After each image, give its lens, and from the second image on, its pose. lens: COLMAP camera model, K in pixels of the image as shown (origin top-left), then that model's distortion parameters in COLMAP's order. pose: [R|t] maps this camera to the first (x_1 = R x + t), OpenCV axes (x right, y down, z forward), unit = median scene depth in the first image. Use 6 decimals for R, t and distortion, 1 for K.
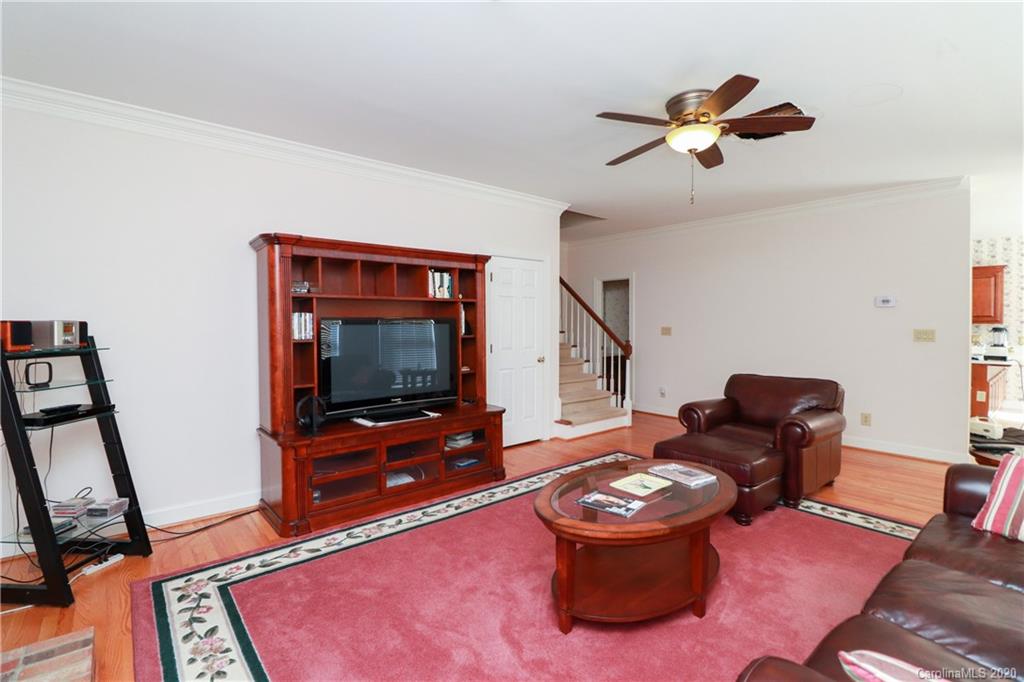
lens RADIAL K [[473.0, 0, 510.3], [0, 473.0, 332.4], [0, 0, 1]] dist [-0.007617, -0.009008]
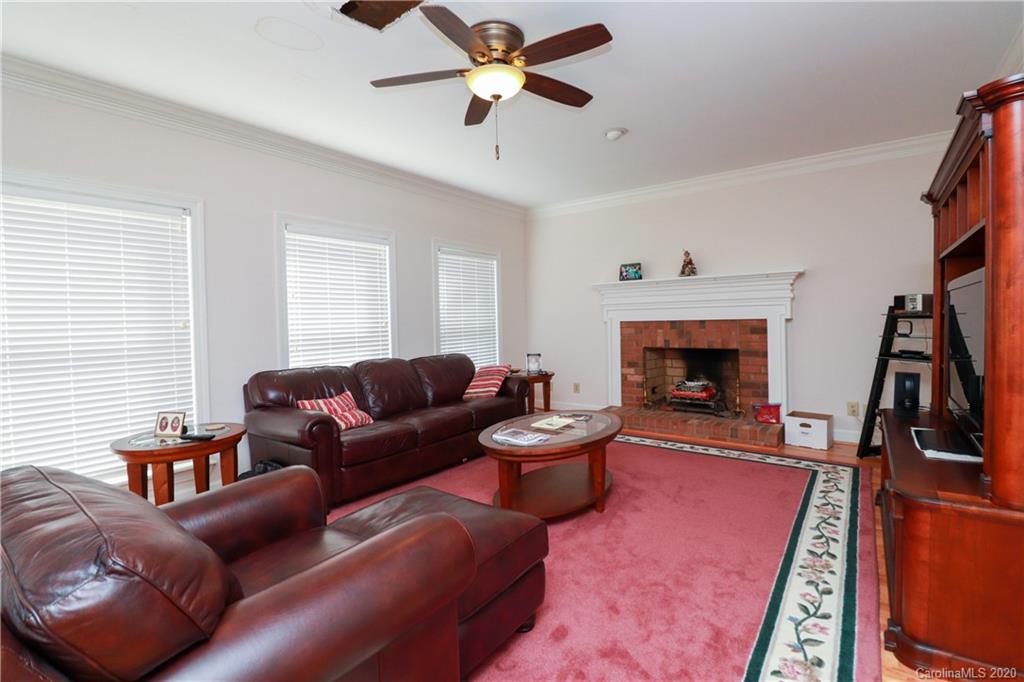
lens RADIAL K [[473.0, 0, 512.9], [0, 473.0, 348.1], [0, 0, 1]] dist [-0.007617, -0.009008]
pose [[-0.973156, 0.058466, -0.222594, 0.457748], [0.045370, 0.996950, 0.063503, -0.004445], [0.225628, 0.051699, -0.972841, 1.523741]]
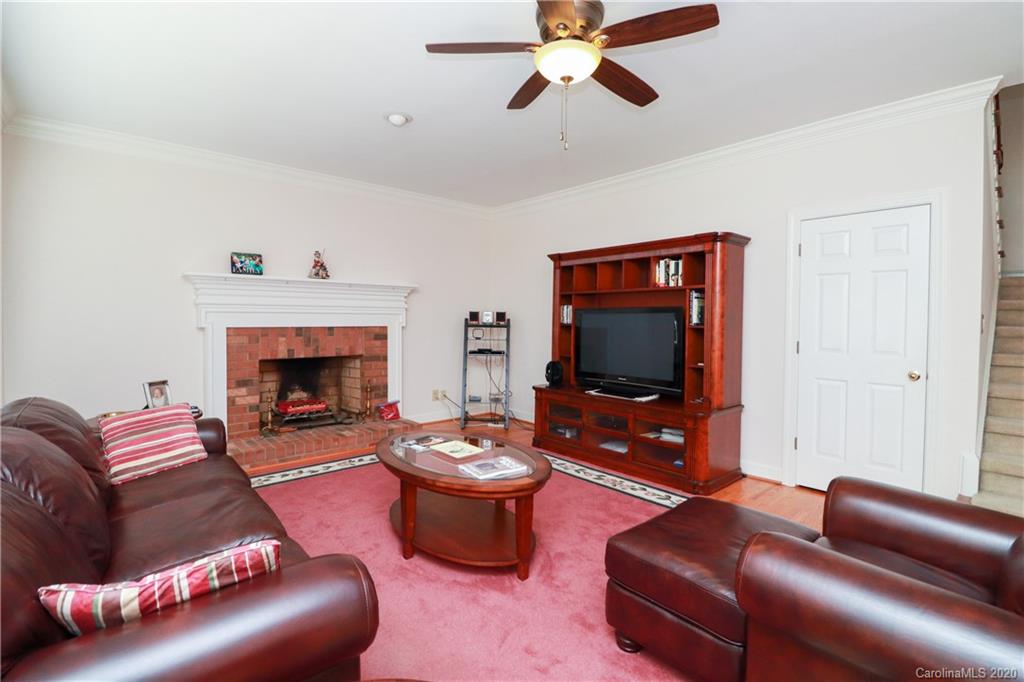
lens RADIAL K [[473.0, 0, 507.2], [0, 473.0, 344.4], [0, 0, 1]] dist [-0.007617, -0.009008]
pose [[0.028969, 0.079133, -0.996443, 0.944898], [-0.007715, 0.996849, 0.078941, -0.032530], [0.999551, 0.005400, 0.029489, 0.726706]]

▸ **Task objective**
Transcribe the whole listing above exactly and leave out the pictures.

▸ **Exercise answer**
After each image, give its lens, and from the second image on, its pose. lens: COLMAP camera model, K in pixels of the image as shown (origin top-left), then that model's distortion parameters in COLMAP's order. pose: [R|t] maps this camera to the first (x_1 = R x + t), OpenCV axes (x right, y down, z forward), unit = median scene depth in the first image. Use 6 decimals for R, t and distortion, 1 for K.
lens RADIAL K [[473.0, 0, 510.3], [0, 473.0, 332.4], [0, 0, 1]] dist [-0.007617, -0.009008]
lens RADIAL K [[473.0, 0, 512.9], [0, 473.0, 348.1], [0, 0, 1]] dist [-0.007617, -0.009008]
pose [[-0.973156, 0.058466, -0.222594, 0.457748], [0.045370, 0.996950, 0.063503, -0.004445], [0.225628, 0.051699, -0.972841, 1.523741]]
lens RADIAL K [[473.0, 0, 507.2], [0, 473.0, 344.4], [0, 0, 1]] dist [-0.007617, -0.009008]
pose [[0.028969, 0.079133, -0.996443, 0.944898], [-0.007715, 0.996849, 0.078941, -0.032530], [0.999551, 0.005400, 0.029489, 0.726706]]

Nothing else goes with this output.